Let $X$ be a smooth rationally connected variety (say in characteristic zero). Then it is straightforward to prove that $H^0(X,(\Omega_X^1)^{\otimes m}) = 0$ for all $m > 0$ since there is a very free rational curve $f: \mathbb{P}^1 \rightarrow X$ for which $f^* T_X$ is ample (see for example Rational Curves on Algebraic Varieties by J. Kollár, chapter IV). In fact, the vanishing of these cohomology groups conjecturally characterizes rationally connected varieties.

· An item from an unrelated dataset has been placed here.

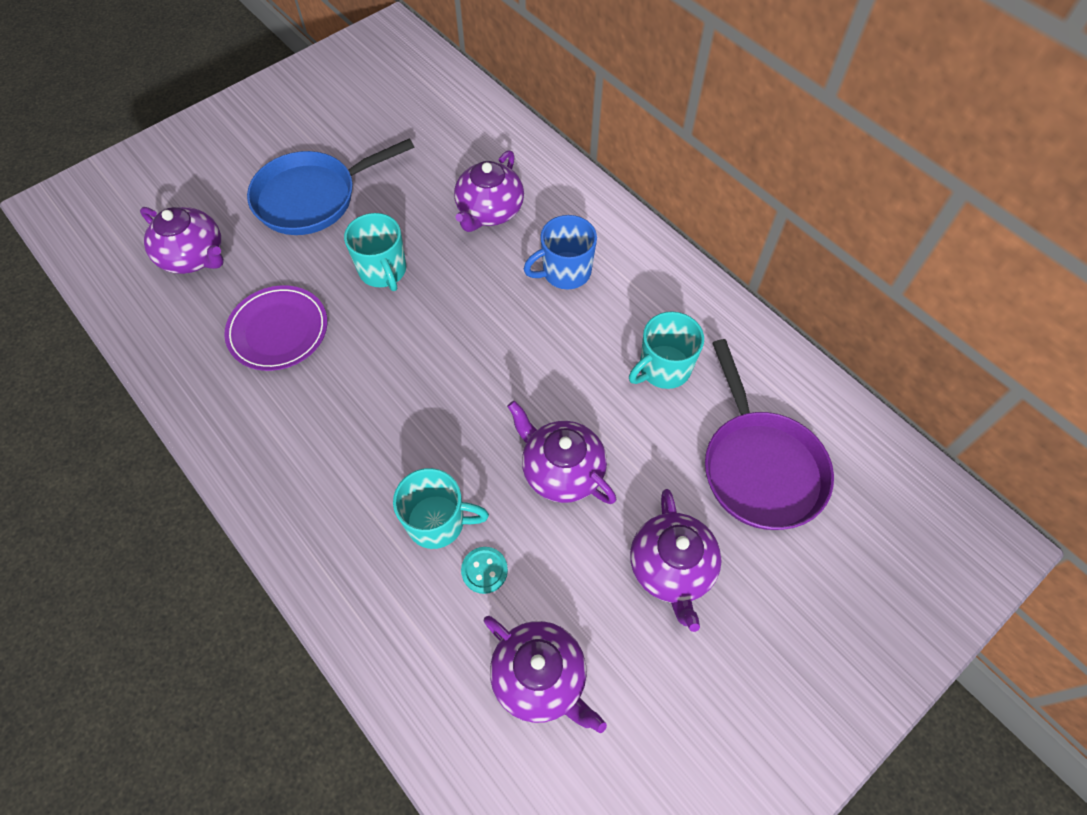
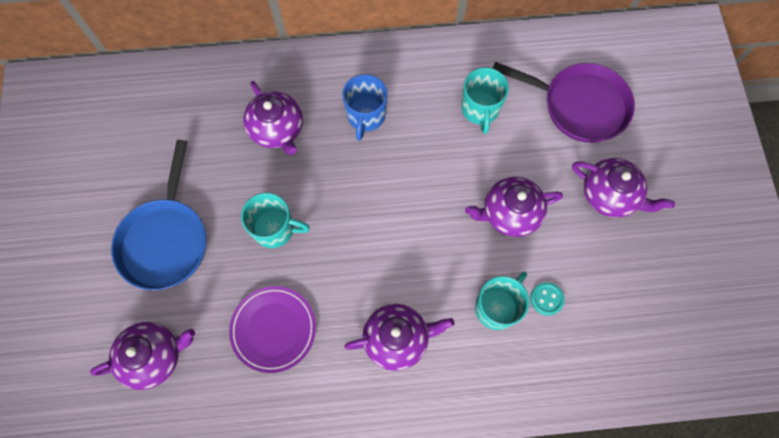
camera: 55 degrees left, 10 degrees up
purple teapot [484,616,607,733] -> purple teapot moved to [345,304,454,371]

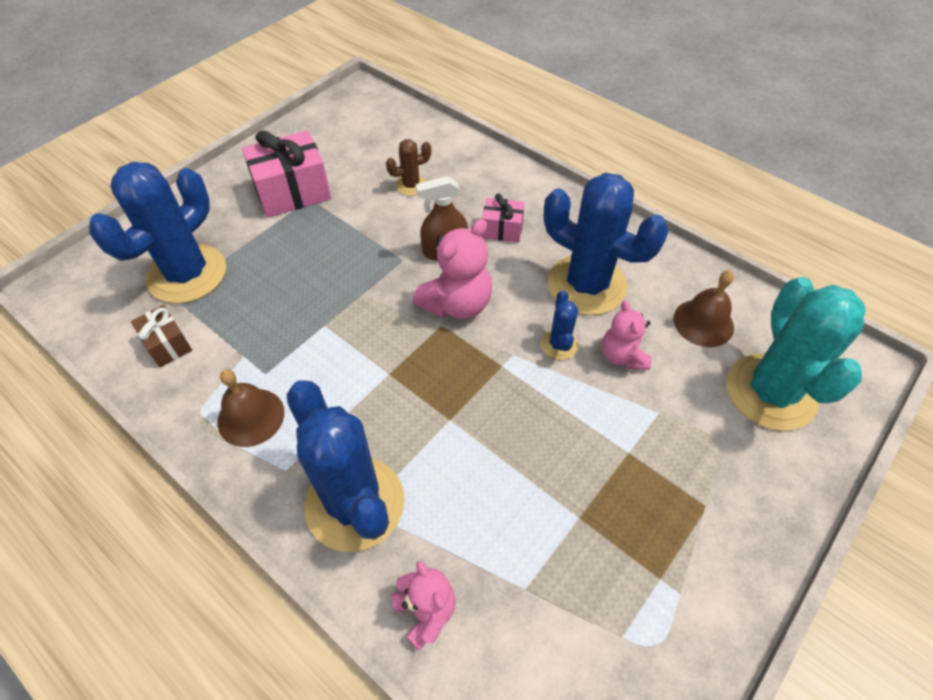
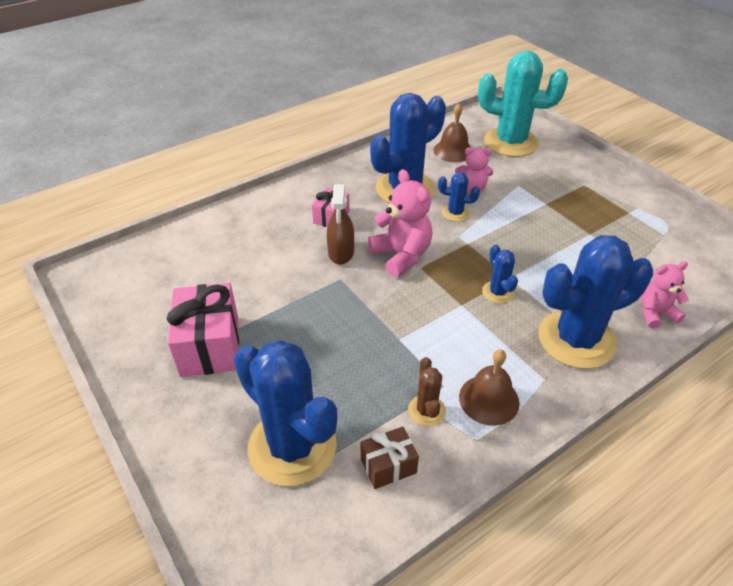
camera: 75 degrees left, 10 degrees down
brown cactus [386,139,431,196] -> brown cactus moved to [408,357,446,426]
none -> blue cactus [482,245,518,304]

However, this doesn't seem to immediately rule out the existence of a nonzero global $m$-form for some $m > 1$, since $\Omega^m_X$ is a quotient of $(\Omega_X^1)^{\otimes m}$.

Question. Are there any rationally connected (or even Fano) varieties with nonzero global differential $m$-forms?

For $X$ smooth Fano of dimension $n$, we would necessarily have $1 < m < n$.

Answer 1

For Fano manifolds in characteristic $0$, we can also use the following argument.

By Dolbeault theorem and Hodge symmetry we get, for any compact Kähler manifold $X$ and for any $m>0$, the isomorphism $$H^0(X, \, \Omega^m_X)\simeq H^m(X, \, \mathcal{O}_X) =H^m(X, \, K_X \otimes K_X^{-1}).$$ If $X$ is Fano then $K_X^{-1}$ is ample and so the last group is zero by Kodaira vanishing theorem.